### ПРЕДОСТАВЛЕННЫЙ ОТРЫВОК
******************************

Только на сокращении продаж за счет китайцев производители люкса уже потеряли $43 млрд. Правда, китайцы составляли 35% всех покупателей дорогих вещей, значительная часть из которых производилась в Италии и Франции, а более дешевый сегмент моды захватила Испания. Все три страны сейчас выбиты из колеи коронавирусом.
Но дело не в китайцах, а в наших потребительских привычках. Существует два подхода к оценке будущего. Первый – оптимистический: после коронавируса мир встрепенется и снова захочет все дорогое-красивое. Поэтому ситуация быстро вернется на круги своя. Второй – философский: общества потребления (пресловутого consumer society) в его прежнем виде больше не будет. Во время карантина произойдет переоценка ценностей и установок. Грубо говоря, с вещизма на пофигизм.

******************************

### СОХРАНЁННЫЕ ДАННЫЕ
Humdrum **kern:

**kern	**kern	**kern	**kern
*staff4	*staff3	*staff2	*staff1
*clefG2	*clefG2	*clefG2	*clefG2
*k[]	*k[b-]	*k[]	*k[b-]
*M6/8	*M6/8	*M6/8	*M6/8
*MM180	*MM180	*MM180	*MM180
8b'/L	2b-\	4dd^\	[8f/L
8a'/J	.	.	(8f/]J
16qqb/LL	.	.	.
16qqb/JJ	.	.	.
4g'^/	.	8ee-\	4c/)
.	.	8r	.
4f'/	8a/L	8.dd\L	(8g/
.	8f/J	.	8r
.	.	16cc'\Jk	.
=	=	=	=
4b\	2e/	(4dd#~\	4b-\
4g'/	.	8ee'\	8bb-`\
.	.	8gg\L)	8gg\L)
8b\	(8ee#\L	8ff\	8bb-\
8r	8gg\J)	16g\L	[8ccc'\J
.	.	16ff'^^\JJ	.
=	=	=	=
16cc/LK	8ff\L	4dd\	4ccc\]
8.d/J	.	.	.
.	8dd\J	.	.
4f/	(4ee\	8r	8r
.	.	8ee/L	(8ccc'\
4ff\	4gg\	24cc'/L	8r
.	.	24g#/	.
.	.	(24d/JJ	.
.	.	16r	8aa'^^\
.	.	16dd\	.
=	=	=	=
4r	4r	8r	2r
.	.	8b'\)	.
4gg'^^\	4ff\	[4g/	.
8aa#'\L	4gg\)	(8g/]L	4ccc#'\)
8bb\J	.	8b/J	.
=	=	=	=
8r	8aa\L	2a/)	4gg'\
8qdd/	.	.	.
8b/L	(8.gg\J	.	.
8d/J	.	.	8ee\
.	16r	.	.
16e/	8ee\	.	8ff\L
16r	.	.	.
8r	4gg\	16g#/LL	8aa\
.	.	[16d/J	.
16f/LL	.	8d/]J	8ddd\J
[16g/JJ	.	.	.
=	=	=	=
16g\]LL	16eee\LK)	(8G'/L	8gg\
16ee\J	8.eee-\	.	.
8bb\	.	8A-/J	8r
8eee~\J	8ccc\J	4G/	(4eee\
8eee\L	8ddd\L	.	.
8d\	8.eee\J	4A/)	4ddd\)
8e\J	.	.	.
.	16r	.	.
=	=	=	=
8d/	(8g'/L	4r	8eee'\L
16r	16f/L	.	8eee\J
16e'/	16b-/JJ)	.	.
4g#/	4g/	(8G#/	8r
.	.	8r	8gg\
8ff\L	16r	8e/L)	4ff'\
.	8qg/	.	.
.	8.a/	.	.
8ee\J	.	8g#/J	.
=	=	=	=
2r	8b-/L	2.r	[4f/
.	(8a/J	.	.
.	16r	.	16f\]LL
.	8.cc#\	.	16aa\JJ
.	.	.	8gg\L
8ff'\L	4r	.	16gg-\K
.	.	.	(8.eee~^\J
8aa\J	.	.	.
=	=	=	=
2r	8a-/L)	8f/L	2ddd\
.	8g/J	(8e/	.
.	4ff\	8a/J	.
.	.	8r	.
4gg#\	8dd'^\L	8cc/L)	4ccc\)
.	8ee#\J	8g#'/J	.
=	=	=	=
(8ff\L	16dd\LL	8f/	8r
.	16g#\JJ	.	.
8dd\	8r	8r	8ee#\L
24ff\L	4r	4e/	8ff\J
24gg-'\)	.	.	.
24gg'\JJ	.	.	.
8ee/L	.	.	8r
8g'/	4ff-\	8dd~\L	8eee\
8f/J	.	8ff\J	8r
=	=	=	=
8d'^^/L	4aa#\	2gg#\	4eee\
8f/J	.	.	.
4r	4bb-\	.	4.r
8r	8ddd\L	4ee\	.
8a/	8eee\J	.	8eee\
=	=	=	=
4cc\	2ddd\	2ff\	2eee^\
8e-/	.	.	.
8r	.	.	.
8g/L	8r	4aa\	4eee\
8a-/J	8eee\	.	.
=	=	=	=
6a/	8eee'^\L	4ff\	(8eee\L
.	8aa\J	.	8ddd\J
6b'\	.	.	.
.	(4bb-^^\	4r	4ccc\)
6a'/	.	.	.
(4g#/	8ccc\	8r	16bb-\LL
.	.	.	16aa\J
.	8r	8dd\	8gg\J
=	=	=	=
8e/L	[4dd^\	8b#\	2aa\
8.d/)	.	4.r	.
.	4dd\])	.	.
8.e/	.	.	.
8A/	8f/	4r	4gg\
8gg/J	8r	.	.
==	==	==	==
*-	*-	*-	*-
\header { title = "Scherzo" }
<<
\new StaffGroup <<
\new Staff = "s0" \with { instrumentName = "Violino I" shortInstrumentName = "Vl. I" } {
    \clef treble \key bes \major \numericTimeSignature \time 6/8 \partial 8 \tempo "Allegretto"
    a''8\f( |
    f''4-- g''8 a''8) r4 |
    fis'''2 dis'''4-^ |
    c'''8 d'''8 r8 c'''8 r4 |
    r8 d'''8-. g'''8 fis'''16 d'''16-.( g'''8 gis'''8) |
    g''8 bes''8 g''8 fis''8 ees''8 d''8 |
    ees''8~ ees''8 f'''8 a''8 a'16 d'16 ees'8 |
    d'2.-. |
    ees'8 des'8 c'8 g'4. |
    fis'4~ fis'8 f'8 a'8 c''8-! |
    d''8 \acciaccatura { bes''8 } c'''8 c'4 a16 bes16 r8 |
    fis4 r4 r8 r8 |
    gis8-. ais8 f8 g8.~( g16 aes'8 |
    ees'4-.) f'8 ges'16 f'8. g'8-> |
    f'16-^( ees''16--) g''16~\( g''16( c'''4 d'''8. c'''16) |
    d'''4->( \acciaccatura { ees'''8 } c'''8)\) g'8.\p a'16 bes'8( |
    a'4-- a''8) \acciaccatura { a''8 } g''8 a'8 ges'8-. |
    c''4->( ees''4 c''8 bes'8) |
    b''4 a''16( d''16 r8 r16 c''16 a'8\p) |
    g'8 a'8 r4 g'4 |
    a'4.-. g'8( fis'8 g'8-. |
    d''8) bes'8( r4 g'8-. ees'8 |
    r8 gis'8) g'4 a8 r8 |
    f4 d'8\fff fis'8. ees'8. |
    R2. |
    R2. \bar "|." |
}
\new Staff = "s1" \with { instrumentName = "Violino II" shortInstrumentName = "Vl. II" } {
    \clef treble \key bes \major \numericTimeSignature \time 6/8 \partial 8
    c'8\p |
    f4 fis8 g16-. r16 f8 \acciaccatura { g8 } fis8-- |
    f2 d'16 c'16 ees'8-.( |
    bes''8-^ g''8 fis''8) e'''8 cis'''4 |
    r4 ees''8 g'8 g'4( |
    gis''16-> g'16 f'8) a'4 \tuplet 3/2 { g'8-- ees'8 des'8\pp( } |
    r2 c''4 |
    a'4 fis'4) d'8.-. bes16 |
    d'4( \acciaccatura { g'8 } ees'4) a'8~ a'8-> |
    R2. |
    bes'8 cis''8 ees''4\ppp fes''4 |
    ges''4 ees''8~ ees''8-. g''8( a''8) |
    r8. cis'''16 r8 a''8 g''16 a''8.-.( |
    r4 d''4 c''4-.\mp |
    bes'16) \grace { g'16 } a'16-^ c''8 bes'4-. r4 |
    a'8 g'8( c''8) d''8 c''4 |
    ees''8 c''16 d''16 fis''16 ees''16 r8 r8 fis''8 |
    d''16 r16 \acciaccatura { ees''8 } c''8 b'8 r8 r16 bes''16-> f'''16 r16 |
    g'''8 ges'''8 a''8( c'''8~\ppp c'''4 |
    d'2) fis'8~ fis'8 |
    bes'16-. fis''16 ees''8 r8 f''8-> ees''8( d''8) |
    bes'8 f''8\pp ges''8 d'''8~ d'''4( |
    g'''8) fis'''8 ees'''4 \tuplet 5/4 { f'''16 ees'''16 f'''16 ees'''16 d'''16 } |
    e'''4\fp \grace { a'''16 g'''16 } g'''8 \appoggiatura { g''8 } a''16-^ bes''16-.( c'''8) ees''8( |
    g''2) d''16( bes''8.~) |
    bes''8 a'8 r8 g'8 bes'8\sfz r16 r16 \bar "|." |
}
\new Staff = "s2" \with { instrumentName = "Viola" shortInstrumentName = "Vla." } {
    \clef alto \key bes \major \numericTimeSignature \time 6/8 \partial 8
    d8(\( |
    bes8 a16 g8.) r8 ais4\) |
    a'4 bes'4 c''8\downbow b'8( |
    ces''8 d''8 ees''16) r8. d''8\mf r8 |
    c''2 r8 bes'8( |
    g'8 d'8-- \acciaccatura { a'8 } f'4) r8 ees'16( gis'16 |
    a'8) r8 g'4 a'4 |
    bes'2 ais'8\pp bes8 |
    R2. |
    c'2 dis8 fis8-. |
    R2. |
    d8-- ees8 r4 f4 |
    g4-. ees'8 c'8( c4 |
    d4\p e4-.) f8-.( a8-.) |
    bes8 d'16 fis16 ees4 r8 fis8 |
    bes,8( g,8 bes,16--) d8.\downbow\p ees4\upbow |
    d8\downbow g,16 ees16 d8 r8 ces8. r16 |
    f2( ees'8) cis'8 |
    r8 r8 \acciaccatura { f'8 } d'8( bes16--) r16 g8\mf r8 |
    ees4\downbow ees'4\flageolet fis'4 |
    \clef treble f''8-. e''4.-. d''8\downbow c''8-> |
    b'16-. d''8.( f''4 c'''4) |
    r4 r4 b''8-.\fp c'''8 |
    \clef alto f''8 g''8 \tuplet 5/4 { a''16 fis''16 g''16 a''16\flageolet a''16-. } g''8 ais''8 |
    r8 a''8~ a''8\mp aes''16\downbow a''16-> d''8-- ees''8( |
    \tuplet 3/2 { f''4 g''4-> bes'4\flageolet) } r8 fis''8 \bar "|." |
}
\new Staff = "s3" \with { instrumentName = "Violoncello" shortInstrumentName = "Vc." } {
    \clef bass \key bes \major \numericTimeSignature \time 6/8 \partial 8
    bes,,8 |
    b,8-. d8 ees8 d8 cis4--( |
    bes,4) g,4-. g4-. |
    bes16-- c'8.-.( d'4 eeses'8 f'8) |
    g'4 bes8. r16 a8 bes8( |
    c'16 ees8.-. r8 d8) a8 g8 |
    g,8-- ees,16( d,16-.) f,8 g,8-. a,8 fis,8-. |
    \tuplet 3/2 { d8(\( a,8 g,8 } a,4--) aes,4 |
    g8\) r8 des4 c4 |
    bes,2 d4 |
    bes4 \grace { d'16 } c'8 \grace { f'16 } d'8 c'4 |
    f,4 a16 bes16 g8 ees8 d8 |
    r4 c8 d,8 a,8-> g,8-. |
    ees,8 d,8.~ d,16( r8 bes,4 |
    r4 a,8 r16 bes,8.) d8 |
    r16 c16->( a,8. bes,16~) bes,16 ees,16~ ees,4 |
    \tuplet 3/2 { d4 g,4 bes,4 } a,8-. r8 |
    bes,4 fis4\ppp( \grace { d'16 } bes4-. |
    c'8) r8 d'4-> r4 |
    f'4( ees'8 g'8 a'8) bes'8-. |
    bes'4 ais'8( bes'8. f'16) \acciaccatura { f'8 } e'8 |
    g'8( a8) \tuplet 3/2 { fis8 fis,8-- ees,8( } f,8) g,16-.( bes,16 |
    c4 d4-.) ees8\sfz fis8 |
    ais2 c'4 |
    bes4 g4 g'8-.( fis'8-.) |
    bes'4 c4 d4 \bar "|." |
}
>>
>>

******************************

### ЧТО НУЖНО СДЕЛАТЬ
Ответьте по отрывку о рынке люкса выше:
1. Сколько производители люкса уже потеряли на сокращении продаж за счет китайцев?
2. Какая страна захватила более дешевый сегмент моды?
3. Как названы два подхода к оценке будущего?

### РЕЗУЛЬТАТ УПРАЖНЕНИЯ
1. $43 млрд.
2. Испания.
3. Оптимистический и философский.